Прошло почти восемь недель, и надо признать, что Джоанна успела соскучиться по Гаю. Но главная проблема была не в этом, а в том, что она совершенно не знала, что делать, когда он вернется. Необходимо было найти способ оттолкнуть его от себя. Но как это сделать, если она не в состоянии отогнать даже воспоминания?
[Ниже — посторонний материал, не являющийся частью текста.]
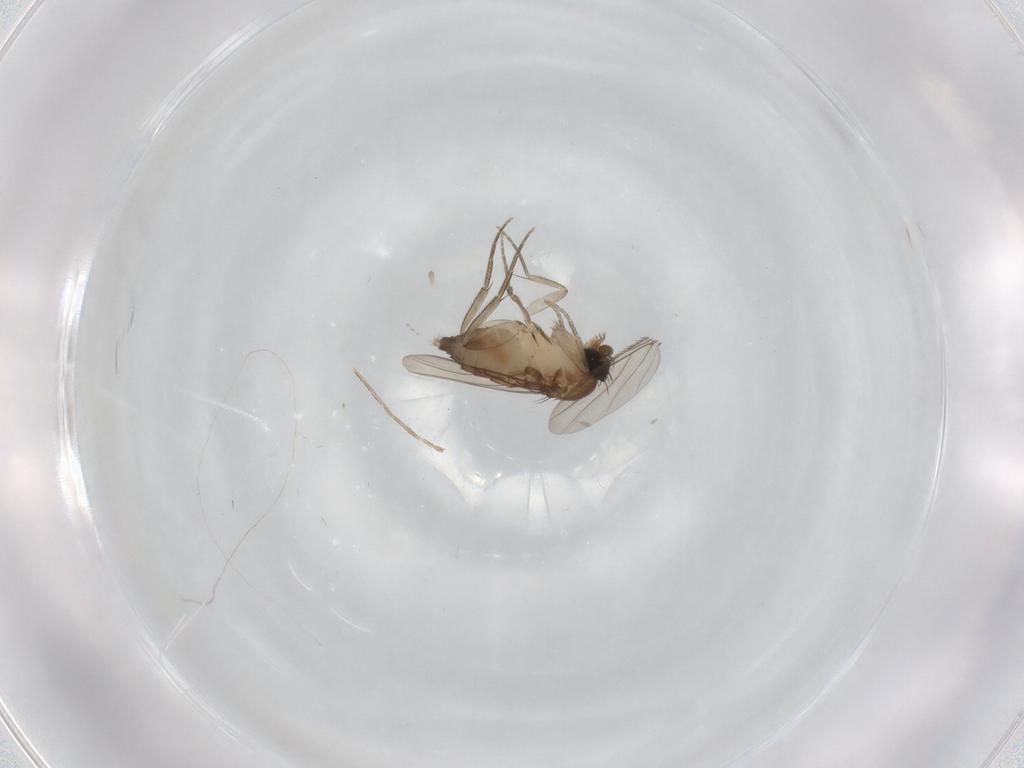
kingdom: Animalia
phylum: Arthropoda
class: Insecta
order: Diptera
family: Phoridae
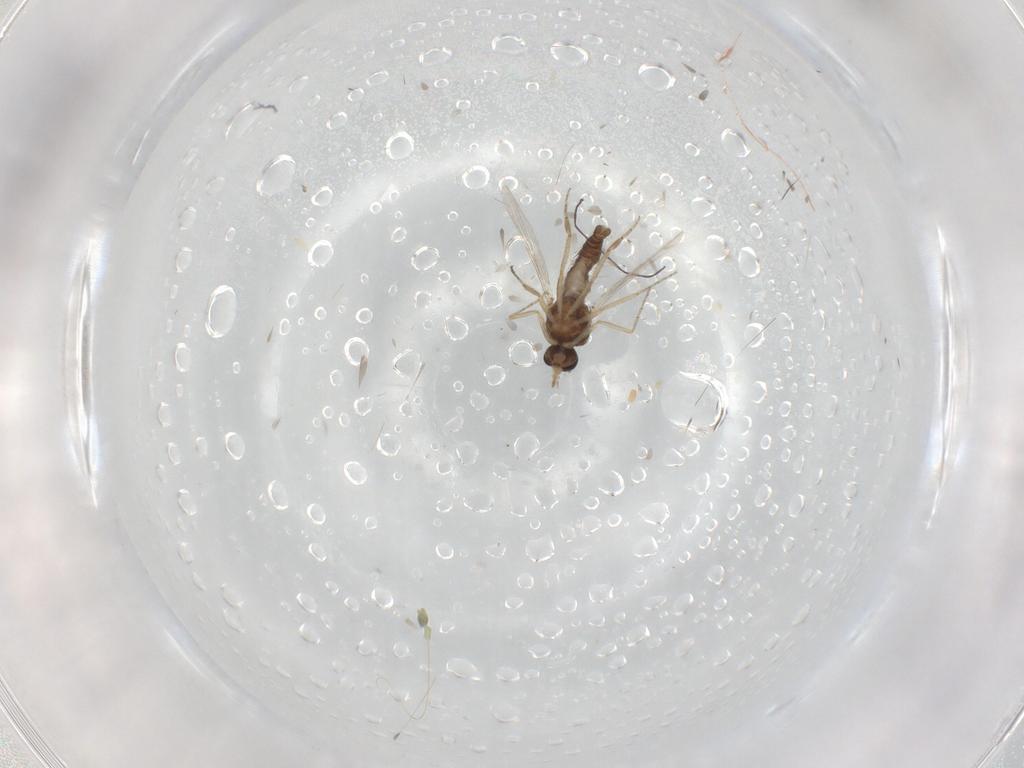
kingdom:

В памяти вновь всплыло чувство надежности, которое она испытала, когда прижималась к его груди. А хитрая память тут же добавила к этому силу его рук, скользящих по ее плечам, и тепло дыхания, от которого щекотно зашевелилась прядка волос за ухом.

Но выбора не было – в память о Лидии собственные чувства Джоанны должны отойти на второй план! Все правильно. Вот только щемило в груди и не давало покоя полуосознанное, почти мистическое желание такой силы, какой она раньше и представить не могла. Что делать с этим?

Джоанна сердито дернула головой, смахивая выступившие на глазах слезы, взяла тряпку и принялась резкими круговыми движениями протирать стол. О, если бы можно было стереть из памяти Гая де Саллисса так же, как оставшиеся после художественных упражнений Майлза пятна со стола.


При виде пришедшего на двор конюшни мальчика лицо Тумсби расплылось в широкой улыбке:

– Вот и вы, молодой человек. А угощение для Пампкина имеется?

Майлз кивнул и, разжав кулачок, показал лежащий на ладони кусочек сахара.

– Вот!

– Ну тогда иди вон к тому загону. Пампкин уже заждался тебя.